> _INSTRUCTIONS FOR THE TASK_
Write out every line of text from the items as a JSON list of strings, one string per line, with blank lines omitted. Leave the pictures out of the answer.

Transcribed page text
┌──
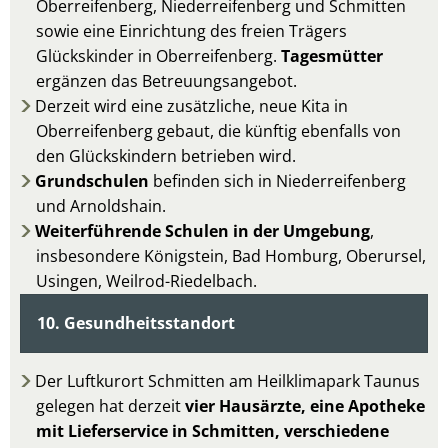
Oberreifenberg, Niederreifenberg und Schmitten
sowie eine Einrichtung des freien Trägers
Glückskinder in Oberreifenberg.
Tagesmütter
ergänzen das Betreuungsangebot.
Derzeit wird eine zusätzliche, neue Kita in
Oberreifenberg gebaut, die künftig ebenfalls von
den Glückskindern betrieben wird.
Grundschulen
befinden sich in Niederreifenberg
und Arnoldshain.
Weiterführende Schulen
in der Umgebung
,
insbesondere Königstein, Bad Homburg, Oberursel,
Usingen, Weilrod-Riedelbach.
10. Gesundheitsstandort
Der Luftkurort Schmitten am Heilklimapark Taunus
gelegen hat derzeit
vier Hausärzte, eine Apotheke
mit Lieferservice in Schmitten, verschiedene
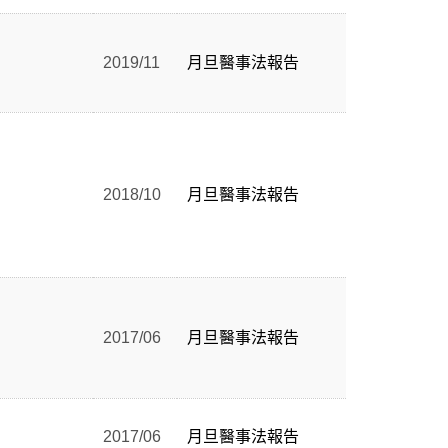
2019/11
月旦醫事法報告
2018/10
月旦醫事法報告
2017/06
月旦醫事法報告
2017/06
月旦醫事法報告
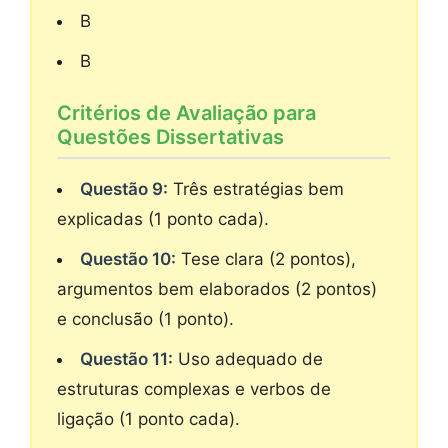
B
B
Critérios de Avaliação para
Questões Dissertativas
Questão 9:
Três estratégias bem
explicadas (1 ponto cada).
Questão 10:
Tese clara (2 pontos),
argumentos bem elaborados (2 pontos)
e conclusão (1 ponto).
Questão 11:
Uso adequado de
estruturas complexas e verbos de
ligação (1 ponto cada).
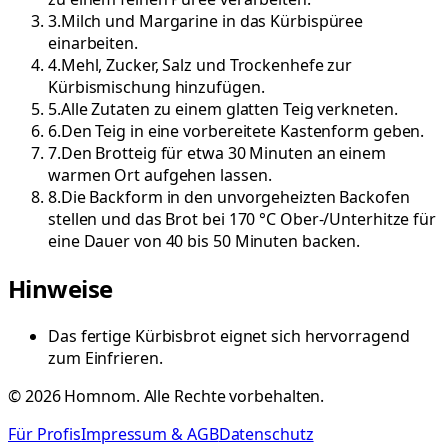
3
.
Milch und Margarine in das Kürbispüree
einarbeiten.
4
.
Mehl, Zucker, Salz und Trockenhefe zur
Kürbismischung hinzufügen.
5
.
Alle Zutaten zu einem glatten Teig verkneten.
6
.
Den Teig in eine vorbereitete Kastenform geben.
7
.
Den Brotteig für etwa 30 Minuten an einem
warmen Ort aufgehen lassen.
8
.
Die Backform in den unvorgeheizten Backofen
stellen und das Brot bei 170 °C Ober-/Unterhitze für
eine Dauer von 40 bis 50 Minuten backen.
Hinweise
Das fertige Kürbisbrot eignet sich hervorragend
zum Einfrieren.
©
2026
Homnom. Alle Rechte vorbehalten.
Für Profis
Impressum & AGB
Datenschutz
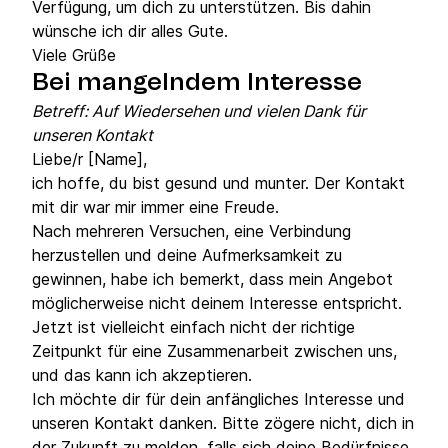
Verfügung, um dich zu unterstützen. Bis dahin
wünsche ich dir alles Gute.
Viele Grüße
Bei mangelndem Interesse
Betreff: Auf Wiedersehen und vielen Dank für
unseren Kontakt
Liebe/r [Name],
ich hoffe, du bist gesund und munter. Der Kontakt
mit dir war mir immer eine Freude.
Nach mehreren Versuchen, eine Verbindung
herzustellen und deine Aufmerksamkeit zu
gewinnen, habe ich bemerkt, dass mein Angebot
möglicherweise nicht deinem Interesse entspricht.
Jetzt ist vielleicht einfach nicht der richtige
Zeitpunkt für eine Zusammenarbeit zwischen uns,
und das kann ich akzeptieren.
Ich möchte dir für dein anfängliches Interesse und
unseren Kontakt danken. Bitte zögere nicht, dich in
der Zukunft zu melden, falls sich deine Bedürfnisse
└──
> _SOLVED PROBLEM_
[
  "Oberreifenberg, Niederreifenberg und Schmitten",
  "sowie eine Einrichtung des freien Trägers",
  "Glückskinder in Oberreifenberg.",
  "Tagesmütter",
  "ergänzen das Betreuungsangebot.",
  "Derzeit wird eine zusätzliche, neue Kita in",
  "Oberreifenberg gebaut, die künftig ebenfalls von",
  "den Glückskindern betrieben wird.",
  "Grundschulen",
  "befinden sich in Niederreifenberg",
  "und Arnoldshain.",
  "Weiterführende Schulen",
  "in der Umgebung",
  ",",
  "insbesondere Königstein, Bad Homburg, Oberursel,",
  "Usingen, Weilrod-Riedelbach.",
  "10. Gesundheitsstandort",
  "Der Luftkurort Schmitten am Heilklimapark Taunus",
  "gelegen hat derzeit",
  "vier Hausärzte, eine Apotheke",
  "mit Lieferservice in Schmitten, verschiedene",
  "2019/11",
  "月旦醫事法報告",
  "2018/10",
  "月旦醫事法報告",
  "2017/06",
  "月旦醫事法報告",
  "2017/06",
  "月旦醫事法報告",
  "B",
  "B",
  "Critérios de Avaliação para",
  "Questões Dissertativas",
  "Questão 9:",
  "Três estratégias bem",
  "explicadas (1 ponto cada).",
  "Questão 10:",
  "Tese clara (2 pontos),",
  "argumentos bem elaborados (2 pontos)",
  "e conclusão (1 ponto).",
  "Questão 11:",
  "Uso adequado de",
  "estruturas complexas e verbos de",
  "ligação (1 ponto cada).",
  "3",
  ".",
  "Milch und Margarine in das Kürbispüree",
  "einarbeiten.",
  "4",
  ".",
  "Mehl, Zucker, Salz und Trockenhefe zur",
  "Kürbismischung hinzufügen.",
  "5",
  ".",
  "Alle Zutaten zu einem glatten Teig verkneten.",
  "6",
  ".",
  "Den Teig in eine vorbereitete Kastenform geben.",
  "7",
  ".",
  "Den Brotteig für etwa 30 Minuten an einem",
  "warmen Ort aufgehen lassen.",
  "8",
  ".",
  "Die Backform in den unvorgeheizten Backofen",
  "stellen und das Brot bei 170 °C Ober-/Unterhitze für",
  "eine Dauer von 40 bis 50 Minuten backen.",
  "Hinweise",
  "Das fertige Kürbisbrot eignet sich hervorragend",
  "zum Einfrieren.",
  "©",
  "2026",
  "Homnom. Alle Rechte vorbehalten.",
  "Für Profis",
  "Impressum & AGB",
  "Datenschutz",
  "Verfügung, um dich zu unterstützen. Bis dahin",
  "wünsche ich dir alles Gute.",
  "Viele Grüße",
  "Bei mangelndem Interesse",
  "Betreff: Auf Wiedersehen und vielen Dank für",
  "unseren Kontakt",
  "Liebe/r [Name],",
  "ich hoffe, du bist gesund und munter. Der Kontakt",
  "mit dir war mir immer eine Freude.",
  "Nach mehreren Versuchen, eine Verbindung",
  "herzustellen und deine Aufmerksamkeit zu",
  "gewinnen, habe ich bemerkt, dass mein Angebot",
  "möglicherweise nicht deinem Interesse entspricht.",
  "Jetzt ist vielleicht einfach nicht der richtige",
  "Zeitpunkt für eine Zusammenarbeit zwischen uns,",
  "und das kann ich akzeptieren.",
  "Ich möchte dir für dein anfängliches Interesse und",
  "unseren Kontakt danken. Bitte zögere nicht, dich in",
  "der Zukunft zu melden, falls sich deine Bedürfnisse"
]